### WHAT IS REQUIRED
Could you set down every line of the material below word for word, changing and leaving out nothing?

[start EXERCISE DATA]

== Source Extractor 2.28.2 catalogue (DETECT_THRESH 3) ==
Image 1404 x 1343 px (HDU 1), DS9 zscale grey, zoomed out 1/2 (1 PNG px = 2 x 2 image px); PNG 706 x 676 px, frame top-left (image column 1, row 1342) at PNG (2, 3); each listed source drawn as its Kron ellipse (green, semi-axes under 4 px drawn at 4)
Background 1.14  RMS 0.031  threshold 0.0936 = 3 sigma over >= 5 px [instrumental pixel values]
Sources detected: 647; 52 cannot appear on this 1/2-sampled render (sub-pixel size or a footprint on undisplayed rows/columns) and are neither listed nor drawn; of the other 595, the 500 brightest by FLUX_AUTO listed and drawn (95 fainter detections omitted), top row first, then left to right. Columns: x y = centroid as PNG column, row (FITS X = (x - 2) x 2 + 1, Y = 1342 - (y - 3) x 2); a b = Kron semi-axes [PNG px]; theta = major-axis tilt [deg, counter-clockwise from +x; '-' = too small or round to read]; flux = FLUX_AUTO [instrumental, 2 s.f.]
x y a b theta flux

[end EXERCISE DATA]

### RESPONSE
== Source Extractor 2.28.2 catalogue (DETECT_THRESH 3) ==
Image 1404 x 1343 px (HDU 1), DS9 zscale grey, zoomed out 1/2 (1 PNG px = 2 x 2 image px); PNG 706 x 676 px, frame top-left (image column 1, row 1342) at PNG (2, 3); each listed source drawn as its Kron ellipse (green, semi-axes under 4 px drawn at 4)
Background 1.14  RMS 0.031  threshold 0.0936 = 3 sigma over >= 5 px [instrumental pixel values]
Sources detected: 647; 52 cannot appear on this 1/2-sampled render (sub-pixel size or a footprint on undisplayed rows/columns) and are neither listed nor drawn; of the other 595, the 500 brightest by FLUX_AUTO listed and drawn (95 fainter detections omitted), top row first, then left to right. Columns: x y = centroid as PNG column, row (FITS X = (x - 2) x 2 + 1, Y = 1342 - (y - 3) x 2); a b = Kron semi-axes [PNG px]; theta = major-axis tilt [deg, counter-clockwise from +x; '-' = too small or round to read]; flux = FLUX_AUTO [instrumental, 2 s.f.]
x y a b theta flux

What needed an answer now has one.